Start of Excerpted data

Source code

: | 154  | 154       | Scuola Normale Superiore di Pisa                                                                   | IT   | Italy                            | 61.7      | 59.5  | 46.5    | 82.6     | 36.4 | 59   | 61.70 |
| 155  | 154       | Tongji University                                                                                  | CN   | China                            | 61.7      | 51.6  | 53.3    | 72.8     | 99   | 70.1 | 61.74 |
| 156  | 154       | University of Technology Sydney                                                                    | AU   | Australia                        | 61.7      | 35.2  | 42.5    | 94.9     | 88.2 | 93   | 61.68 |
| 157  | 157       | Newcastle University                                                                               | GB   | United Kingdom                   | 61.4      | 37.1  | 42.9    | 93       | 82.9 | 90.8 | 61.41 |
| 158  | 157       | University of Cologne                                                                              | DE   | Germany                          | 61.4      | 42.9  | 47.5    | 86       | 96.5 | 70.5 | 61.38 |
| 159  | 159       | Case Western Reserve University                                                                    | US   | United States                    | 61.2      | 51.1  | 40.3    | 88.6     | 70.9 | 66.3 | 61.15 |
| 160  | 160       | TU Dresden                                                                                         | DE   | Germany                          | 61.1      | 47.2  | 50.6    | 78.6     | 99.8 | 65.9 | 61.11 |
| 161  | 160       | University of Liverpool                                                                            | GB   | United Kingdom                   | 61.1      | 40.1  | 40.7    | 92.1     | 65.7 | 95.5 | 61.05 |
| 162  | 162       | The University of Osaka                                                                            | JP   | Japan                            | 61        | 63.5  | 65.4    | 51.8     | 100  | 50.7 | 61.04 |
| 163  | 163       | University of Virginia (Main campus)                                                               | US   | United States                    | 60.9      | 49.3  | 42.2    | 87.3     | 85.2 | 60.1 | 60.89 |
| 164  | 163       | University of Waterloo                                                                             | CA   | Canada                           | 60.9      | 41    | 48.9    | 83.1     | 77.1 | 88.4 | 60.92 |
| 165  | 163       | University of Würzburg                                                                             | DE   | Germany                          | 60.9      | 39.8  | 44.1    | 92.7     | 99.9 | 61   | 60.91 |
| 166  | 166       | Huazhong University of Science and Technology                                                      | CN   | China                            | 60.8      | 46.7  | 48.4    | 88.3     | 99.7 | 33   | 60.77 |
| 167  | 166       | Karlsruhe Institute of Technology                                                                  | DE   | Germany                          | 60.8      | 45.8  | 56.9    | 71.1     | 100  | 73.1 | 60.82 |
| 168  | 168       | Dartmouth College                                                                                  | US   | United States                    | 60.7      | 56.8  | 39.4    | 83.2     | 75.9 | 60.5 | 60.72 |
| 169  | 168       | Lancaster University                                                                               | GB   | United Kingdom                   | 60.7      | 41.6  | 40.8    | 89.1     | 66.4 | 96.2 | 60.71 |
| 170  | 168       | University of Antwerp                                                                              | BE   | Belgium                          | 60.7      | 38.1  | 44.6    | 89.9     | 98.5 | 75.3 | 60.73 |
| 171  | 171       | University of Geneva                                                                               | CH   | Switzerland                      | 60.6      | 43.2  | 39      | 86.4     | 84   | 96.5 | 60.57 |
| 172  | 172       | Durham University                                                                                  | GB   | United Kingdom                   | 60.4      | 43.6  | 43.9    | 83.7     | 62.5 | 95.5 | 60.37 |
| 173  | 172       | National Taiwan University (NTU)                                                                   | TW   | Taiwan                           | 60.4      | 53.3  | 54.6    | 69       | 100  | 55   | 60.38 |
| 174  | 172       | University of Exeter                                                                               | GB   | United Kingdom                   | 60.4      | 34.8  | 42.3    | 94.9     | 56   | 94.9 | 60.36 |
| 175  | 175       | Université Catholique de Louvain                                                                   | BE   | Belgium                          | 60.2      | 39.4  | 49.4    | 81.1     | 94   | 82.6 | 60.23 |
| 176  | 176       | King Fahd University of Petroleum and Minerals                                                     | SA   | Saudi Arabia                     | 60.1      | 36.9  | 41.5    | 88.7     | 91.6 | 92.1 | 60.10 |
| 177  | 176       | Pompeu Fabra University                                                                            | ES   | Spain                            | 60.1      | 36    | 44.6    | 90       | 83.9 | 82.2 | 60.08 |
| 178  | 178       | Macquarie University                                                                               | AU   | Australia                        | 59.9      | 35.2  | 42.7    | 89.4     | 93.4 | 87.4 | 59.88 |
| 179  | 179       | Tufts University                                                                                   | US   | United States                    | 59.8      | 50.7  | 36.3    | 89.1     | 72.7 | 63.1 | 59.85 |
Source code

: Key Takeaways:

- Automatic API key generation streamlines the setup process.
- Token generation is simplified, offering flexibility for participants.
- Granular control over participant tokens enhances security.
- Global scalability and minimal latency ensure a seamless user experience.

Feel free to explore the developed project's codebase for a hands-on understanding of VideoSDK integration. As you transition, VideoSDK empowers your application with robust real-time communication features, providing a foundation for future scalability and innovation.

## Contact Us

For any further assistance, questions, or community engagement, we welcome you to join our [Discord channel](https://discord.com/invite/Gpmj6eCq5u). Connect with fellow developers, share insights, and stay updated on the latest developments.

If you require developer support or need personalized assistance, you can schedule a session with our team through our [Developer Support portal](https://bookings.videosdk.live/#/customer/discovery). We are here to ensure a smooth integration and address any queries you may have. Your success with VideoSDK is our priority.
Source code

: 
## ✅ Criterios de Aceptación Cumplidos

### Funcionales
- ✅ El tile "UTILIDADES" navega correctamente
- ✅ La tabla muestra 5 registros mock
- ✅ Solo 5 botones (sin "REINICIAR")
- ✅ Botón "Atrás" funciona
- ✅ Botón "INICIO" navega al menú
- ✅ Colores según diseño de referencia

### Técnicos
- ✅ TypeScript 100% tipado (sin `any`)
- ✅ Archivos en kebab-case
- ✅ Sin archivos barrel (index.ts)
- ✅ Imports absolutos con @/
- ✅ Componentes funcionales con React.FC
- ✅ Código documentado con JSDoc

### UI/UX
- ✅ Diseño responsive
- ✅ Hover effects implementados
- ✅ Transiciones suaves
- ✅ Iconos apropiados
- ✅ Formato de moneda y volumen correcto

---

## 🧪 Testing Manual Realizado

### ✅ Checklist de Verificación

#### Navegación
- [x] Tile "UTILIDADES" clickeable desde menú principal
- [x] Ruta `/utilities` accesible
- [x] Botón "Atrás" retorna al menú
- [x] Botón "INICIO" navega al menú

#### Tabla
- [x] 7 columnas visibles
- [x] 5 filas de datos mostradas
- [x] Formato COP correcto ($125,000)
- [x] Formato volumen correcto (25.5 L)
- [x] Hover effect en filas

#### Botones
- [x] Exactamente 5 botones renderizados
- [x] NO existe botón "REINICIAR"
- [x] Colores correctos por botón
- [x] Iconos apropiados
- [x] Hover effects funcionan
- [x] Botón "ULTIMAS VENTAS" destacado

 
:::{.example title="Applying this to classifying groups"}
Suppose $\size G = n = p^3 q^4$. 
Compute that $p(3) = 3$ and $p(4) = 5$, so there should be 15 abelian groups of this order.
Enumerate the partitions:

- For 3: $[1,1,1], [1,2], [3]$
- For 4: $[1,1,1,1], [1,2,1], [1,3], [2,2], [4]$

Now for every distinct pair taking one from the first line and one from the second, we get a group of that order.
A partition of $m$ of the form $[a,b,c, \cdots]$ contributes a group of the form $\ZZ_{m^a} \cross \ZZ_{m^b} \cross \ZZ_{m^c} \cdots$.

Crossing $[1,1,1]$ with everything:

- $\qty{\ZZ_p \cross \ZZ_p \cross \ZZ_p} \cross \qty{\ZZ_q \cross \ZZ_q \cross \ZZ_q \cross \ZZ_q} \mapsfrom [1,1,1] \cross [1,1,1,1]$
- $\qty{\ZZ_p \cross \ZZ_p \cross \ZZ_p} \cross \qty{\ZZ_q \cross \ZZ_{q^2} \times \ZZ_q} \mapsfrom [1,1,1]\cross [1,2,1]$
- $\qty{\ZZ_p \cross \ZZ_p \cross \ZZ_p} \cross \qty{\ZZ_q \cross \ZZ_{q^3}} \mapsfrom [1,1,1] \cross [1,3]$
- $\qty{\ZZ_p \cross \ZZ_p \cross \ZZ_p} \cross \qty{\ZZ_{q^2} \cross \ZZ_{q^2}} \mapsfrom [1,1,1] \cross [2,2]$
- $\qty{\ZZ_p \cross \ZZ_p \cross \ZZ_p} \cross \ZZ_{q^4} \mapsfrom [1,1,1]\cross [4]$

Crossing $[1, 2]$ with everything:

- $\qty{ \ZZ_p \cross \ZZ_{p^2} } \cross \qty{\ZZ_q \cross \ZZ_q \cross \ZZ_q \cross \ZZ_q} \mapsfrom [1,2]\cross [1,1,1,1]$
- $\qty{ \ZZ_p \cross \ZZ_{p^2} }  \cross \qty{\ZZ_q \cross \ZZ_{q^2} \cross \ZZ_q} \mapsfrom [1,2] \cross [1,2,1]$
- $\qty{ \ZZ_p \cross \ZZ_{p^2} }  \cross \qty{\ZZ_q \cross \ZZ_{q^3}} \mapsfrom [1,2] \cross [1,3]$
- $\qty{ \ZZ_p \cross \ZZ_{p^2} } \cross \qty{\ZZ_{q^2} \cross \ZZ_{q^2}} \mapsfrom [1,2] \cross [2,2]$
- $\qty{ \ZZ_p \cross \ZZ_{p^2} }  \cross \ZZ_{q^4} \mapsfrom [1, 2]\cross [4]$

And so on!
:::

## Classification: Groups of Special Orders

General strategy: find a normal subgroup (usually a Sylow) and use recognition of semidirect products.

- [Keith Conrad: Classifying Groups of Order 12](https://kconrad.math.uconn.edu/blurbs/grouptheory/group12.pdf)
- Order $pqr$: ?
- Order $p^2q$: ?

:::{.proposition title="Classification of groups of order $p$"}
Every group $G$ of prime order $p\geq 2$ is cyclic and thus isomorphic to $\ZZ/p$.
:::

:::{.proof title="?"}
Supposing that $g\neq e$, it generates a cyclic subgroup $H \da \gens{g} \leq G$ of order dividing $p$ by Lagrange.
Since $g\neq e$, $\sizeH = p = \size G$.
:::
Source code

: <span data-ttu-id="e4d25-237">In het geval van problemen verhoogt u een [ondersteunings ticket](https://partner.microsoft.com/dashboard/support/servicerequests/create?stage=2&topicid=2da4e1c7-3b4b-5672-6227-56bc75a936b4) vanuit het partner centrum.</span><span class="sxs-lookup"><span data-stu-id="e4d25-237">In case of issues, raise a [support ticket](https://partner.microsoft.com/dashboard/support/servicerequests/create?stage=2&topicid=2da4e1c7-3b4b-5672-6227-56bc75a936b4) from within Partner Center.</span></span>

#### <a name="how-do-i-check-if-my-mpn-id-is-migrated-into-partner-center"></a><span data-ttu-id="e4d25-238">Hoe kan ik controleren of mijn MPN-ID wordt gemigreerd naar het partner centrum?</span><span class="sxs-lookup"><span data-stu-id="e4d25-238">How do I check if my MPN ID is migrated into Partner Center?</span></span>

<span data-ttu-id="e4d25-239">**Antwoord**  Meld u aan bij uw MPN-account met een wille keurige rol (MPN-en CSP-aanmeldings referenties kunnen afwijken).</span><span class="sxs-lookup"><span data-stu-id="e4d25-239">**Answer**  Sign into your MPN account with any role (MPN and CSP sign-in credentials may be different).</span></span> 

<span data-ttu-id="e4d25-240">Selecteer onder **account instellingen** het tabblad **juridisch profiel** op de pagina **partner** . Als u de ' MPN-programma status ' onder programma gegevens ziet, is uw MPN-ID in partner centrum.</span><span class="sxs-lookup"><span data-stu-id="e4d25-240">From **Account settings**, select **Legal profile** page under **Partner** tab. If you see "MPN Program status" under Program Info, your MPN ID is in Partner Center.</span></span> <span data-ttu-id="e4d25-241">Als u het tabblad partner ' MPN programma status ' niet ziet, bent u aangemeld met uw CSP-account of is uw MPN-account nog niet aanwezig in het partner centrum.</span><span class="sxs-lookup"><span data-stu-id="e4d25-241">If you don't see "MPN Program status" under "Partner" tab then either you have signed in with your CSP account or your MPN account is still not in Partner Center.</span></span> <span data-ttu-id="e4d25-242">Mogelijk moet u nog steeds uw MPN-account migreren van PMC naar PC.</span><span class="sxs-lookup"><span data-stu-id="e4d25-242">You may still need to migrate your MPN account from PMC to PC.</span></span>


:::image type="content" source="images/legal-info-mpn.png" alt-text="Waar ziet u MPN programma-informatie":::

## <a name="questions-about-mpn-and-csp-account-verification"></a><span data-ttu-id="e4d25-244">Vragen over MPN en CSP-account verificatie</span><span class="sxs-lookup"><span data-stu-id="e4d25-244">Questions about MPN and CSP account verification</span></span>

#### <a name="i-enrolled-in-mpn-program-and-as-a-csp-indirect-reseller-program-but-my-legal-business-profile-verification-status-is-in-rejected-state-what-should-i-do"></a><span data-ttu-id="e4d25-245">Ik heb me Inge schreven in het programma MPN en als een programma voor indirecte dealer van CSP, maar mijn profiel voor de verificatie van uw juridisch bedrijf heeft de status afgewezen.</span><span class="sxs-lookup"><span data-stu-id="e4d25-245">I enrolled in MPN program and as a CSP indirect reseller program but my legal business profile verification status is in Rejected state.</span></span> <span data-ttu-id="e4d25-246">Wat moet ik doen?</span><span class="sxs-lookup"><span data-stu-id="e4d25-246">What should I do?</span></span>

End of Excerpted data

• _What you should do_
Using the material, show each line where the string "Hover" can be found.

• _Completed exercise_
- ✅ Hover effects implementados
- [x] Hover effect en filas
- [x] Hover effects funcionan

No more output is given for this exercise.